WORK INSTRUCTION -
Transcribe the data verbatim and drop its images.

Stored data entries
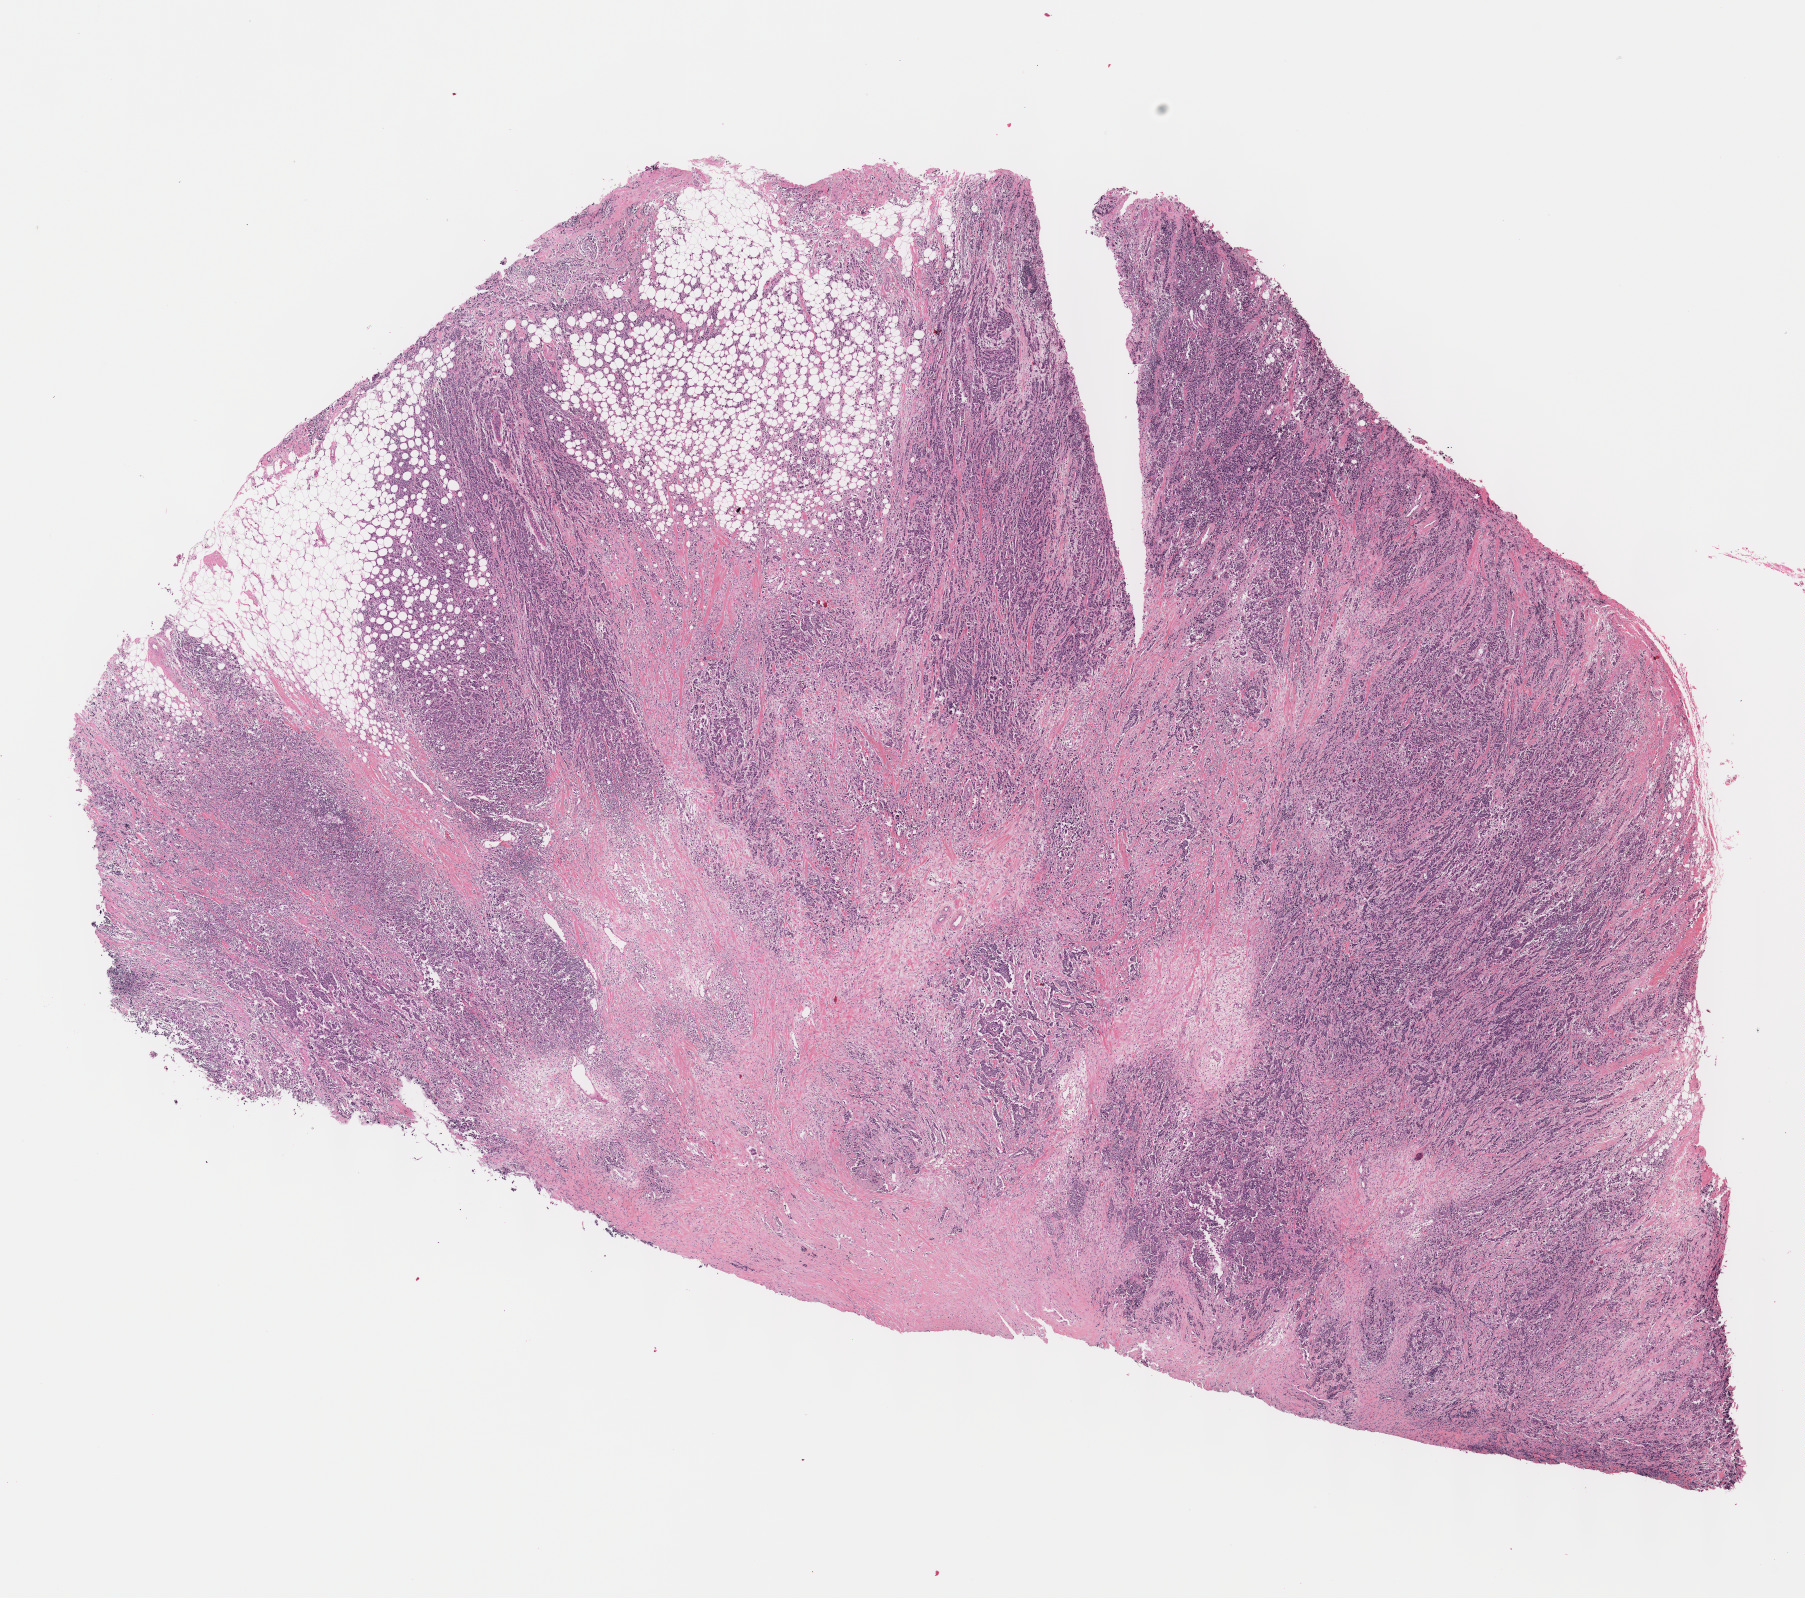
Hematoxylin and eosin (H&E) stained whole-slide image — a low-resolution overview of the entire scanned area, about 14.6 x 12.9 mm. Formalin-fixed paraffin-embedded (FFPE) diagnostic section. Primary tumour sample from the breast. Female, age 68 years at initial diagnosis.
Diagnosis: Infiltrating duct carcinoma, NOS. Laterality: right. Lymph nodes positive (case pathology): 1 of 15 examined. AJCC pathologic stage: IIIA (7th edition). TNM: T2 N2 M0.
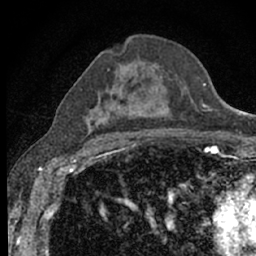
Breast MRI (dynamic contrast-enhanced), one axial slice. Position 37 of 66 along the scan axis. Cropped to one breast. Dynamic contrast-enhanced series, time point 2 of 7 at this slice position (early post-contrast). 1.5 T. TE 3.1 ms, TR 6.4 ms. 2.4 mm slice thickness. 256 × 256 image matrix, field of view 130 × 130 mm. Female patient.
Outlined on this slice (semi-automatically segmented with operator editing):
- enhancing-tissue mask used for the functional tumour volume (all voxels passing the contrast-enhancement thresholds inside the analysis volume; usually the tumour): bounding box <81,66,186,132> (left, top, right, bottom; pixels)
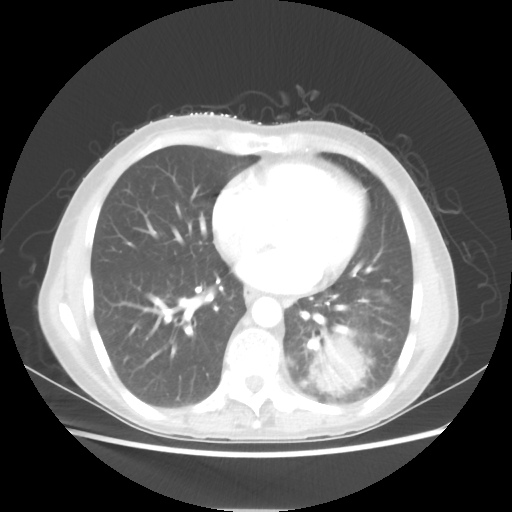
Chest CT, one axial slice; slice 22 of 56 in the series (ordered by position); 80 kVp; lung window (W 1500 / L -600 HU); 512 × 512 image matrix, field of view 360 × 360 mm. Female patient, age 53 years. From the clinical record (not read from this slice): clinical TNM (as recorded): T3 N0 M0.
Outlined on this slice (rectangle marked by the reading radiologist):
- lung tumour (recorded histology: adenocarcinoma): bounding box [x1, y1, x2, y2] px = [307, 333, 367, 396]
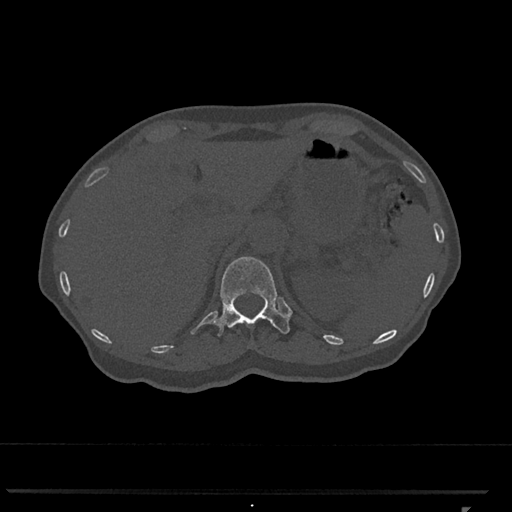
CT including the spine, one axial slice. Position 465 of 793 along the scan axis. Bone window (W 1800 / L 400 HU). 512 × 512 image matrix. Female patient, age 62 years. Case-level facts recorded for this patient, not image findings: primary cancer: renal.
Structures marked on this image (semi-automatic segmentation, software-assisted and operator-edited):
- T12 vertebra: box from (x=211, y=256) to (x=290, y=336) px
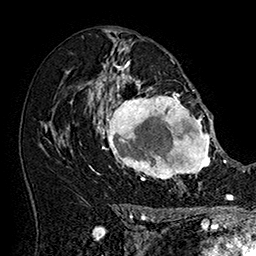
Breast MRI (dynamic contrast-enhanced), one axial slice; cropped to one breast; dynamic contrast-enhanced series, time point 2 of 7 at this slice position (early post-contrast); 1.5 T; TE 2.8 ms, TR 5.4 ms; 1 mm slice thickness; 256 × 256 image matrix. Female patient.
Annotated regions visible in this slice (semi-automatically segmented with operator editing):
- enhancing-tissue mask used for the functional tumour volume (all voxels passing the contrast-enhancement thresholds inside the analysis volume; usually the tumour): bounding box (x1, y1, x2, y2) in pixels: (101, 77, 215, 184)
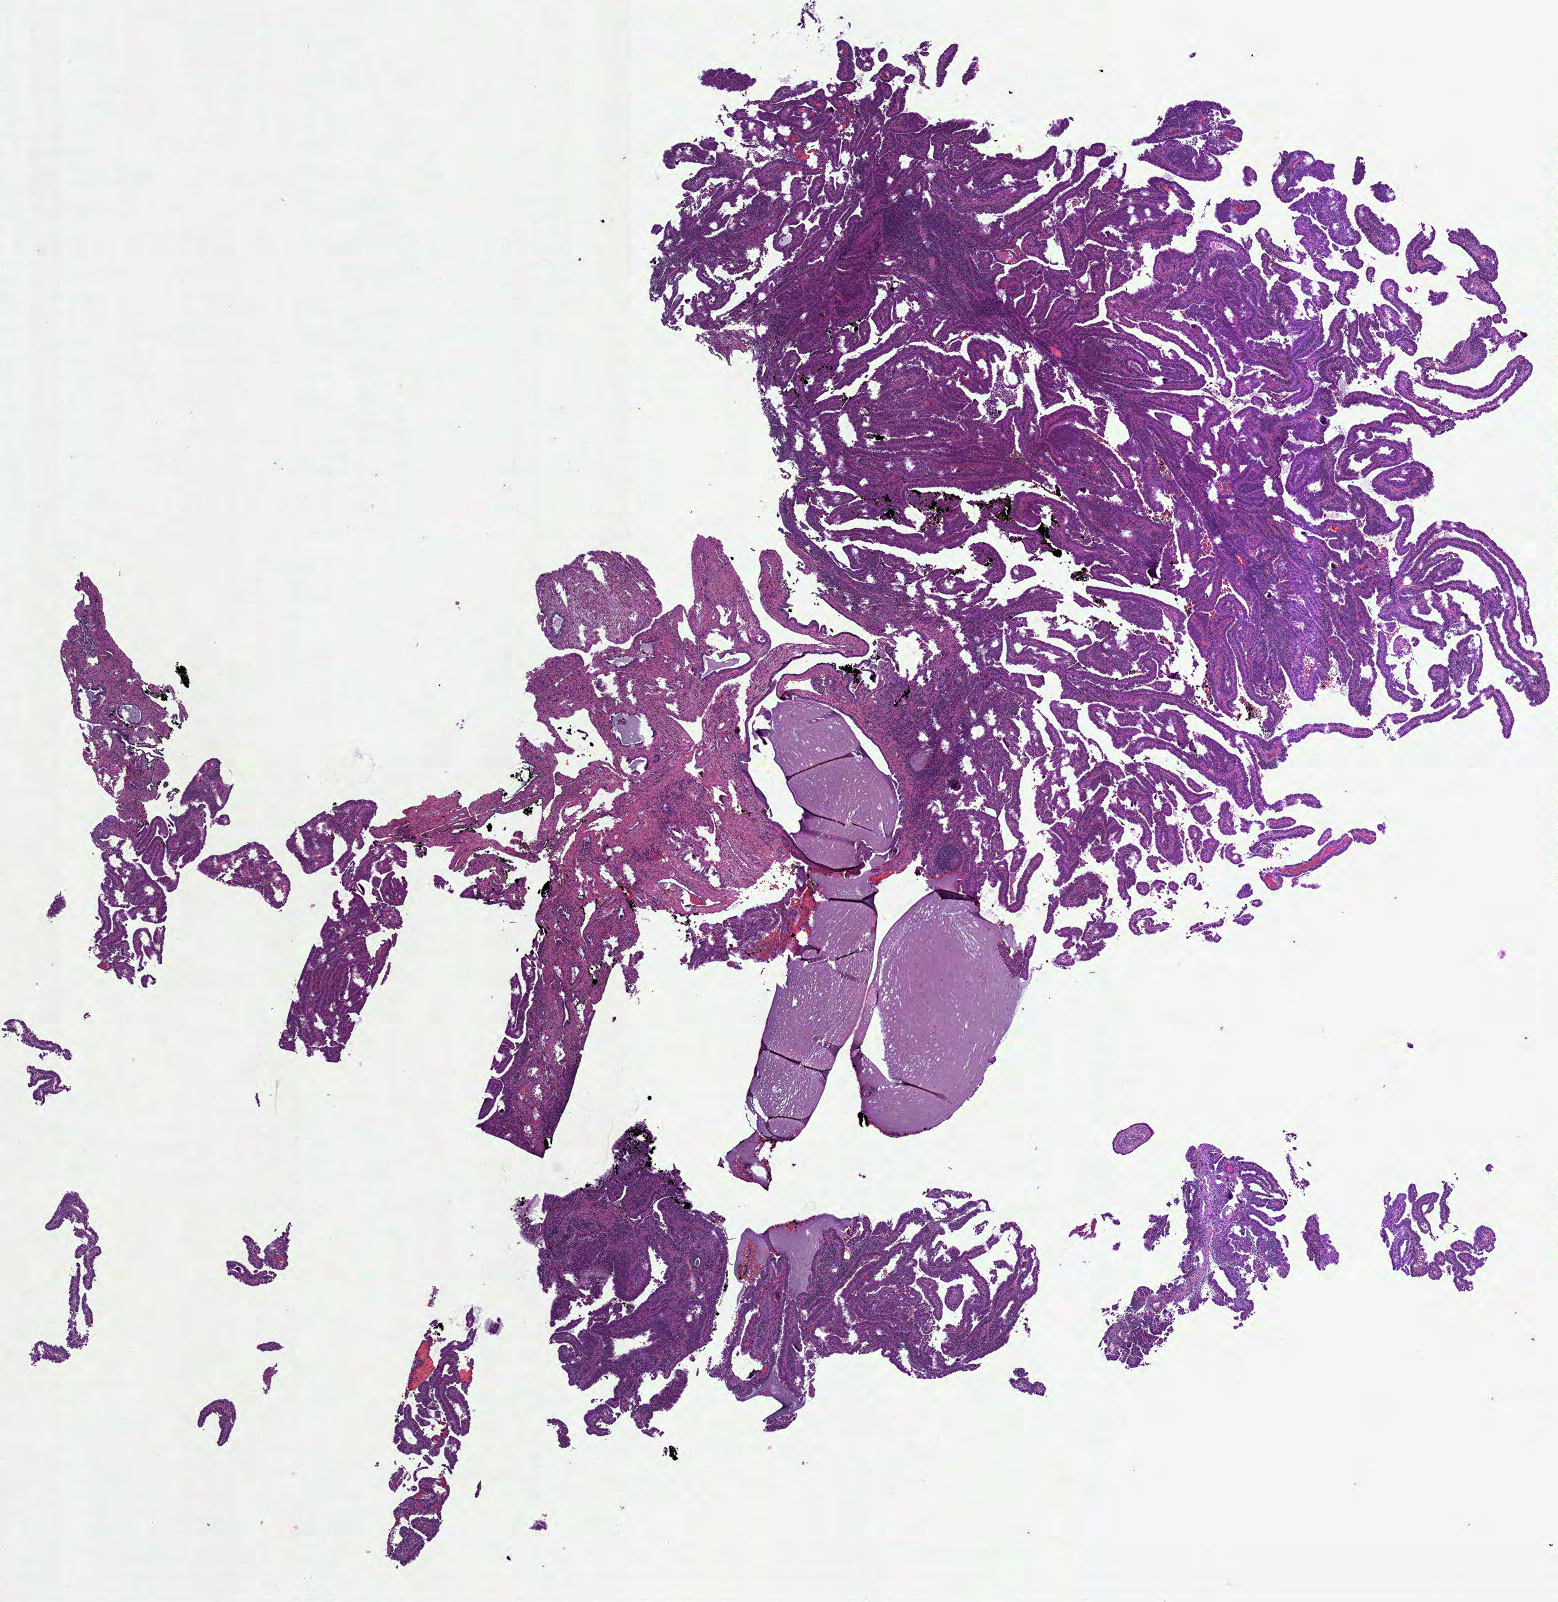
Whole-slide histology image, H&E, whole scanned area (about 12.6 x 12.9 mm) shown as a low-resolution overview; formalin-fixed paraffin-embedded (FFPE) diagnostic section; sample: primary tumour, uterus. Female patient; age at initial diagnosis 64 years. Histologic grade: G1 (well differentiated).
Histologic diagnosis: Endometrioid adenocarcinoma, NOS (endometrium). FIGO stage: II.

TASK SOLUTION -
Hematoxylin and eosin (H&E) stained whole-slide image — a low-resolution overview of the entire scanned area, about 14.6 x 12.9 mm. Formalin-fixed paraffin-embedded (FFPE) diagnostic section. Primary tumour sample from the breast. Female, age 68 years at initial diagnosis.
Diagnosis: Infiltrating duct carcinoma, NOS. Laterality: right. Lymph nodes positive (case pathology): 1 of 15 examined. AJCC pathologic stage: IIIA (7th edition). TNM: T2 N2 M0.
Breast MRI (dynamic contrast-enhanced), one axial slice. Position 37 of 66 along the scan axis. Cropped to one breast. Dynamic contrast-enhanced series, time point 2 of 7 at this slice position (early post-contrast). 1.5 T. TE 3.1 ms, TR 6.4 ms. 2.4 mm slice thickness. 256 × 256 image matrix, field of view 130 × 130 mm. Female patient.
Outlined on this slice (semi-automatically segmented with operator editing):
- enhancing-tissue mask used for the functional tumour volume (all voxels passing the contrast-enhancement thresholds inside the analysis volume; usually the tumour): bounding box <81,66,186,132> (left, top, right, bottom; pixels)
Chest CT, one axial slice; slice 22 of 56 in the series (ordered by position); 80 kVp; lung window (W 1500 / L -600 HU); 512 × 512 image matrix, field of view 360 × 360 mm. Female patient, age 53 years. From the clinical record (not read from this slice): clinical TNM (as recorded): T3 N0 M0.
Outlined on this slice (rectangle marked by the reading radiologist):
- lung tumour (recorded histology: adenocarcinoma): bounding box [x1, y1, x2, y2] px = [307, 333, 367, 396]
CT including the spine, one axial slice. Position 465 of 793 along the scan axis. Bone window (W 1800 / L 400 HU). 512 × 512 image matrix. Female patient, age 62 years. Case-level facts recorded for this patient, not image findings: primary cancer: renal.
Structures marked on this image (semi-automatic segmentation, software-assisted and operator-edited):
- T12 vertebra: box from (x=211, y=256) to (x=290, y=336) px
Breast MRI (dynamic contrast-enhanced), one axial slice; cropped to one breast; dynamic contrast-enhanced series, time point 2 of 7 at this slice position (early post-contrast); 1.5 T; TE 2.8 ms, TR 5.4 ms; 1 mm slice thickness; 256 × 256 image matrix. Female patient.
Annotated regions visible in this slice (semi-automatically segmented with operator editing):
- enhancing-tissue mask used for the functional tumour volume (all voxels passing the contrast-enhancement thresholds inside the analysis volume; usually the tumour): bounding box (x1, y1, x2, y2) in pixels: (101, 77, 215, 184)
Whole-slide histology image, H&E, whole scanned area (about 12.6 x 12.9 mm) shown as a low-resolution overview; formalin-fixed paraffin-embedded (FFPE) diagnostic section; sample: primary tumour, uterus. Female patient; age at initial diagnosis 64 years. Histologic grade: G1 (well differentiated).
Histologic diagnosis: Endometrioid adenocarcinoma, NOS (endometrium). FIGO stage: II.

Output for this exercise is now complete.